Reproduce the entries word for word, and omit any picture you find in them.
** Provided data follows **
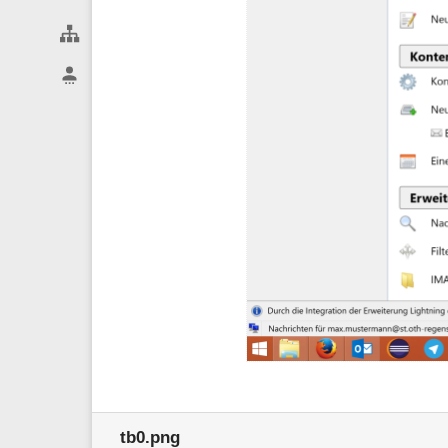
Webseiten-Werkzeuge
Benutzer-Werkzeuge
tb0.png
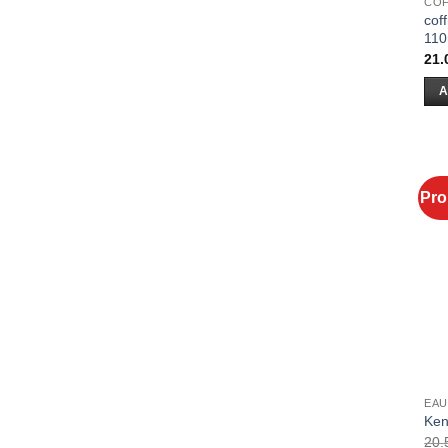
CO
cof
110
21.
A
Pro
EAU
Ken
20.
** End of Provided data **
● Answer box
Webseiten-Werkzeuge
Benutzer-Werkzeuge
tb0.png
CO
cof
110
21.
A
Pro
EAU
Ken
20.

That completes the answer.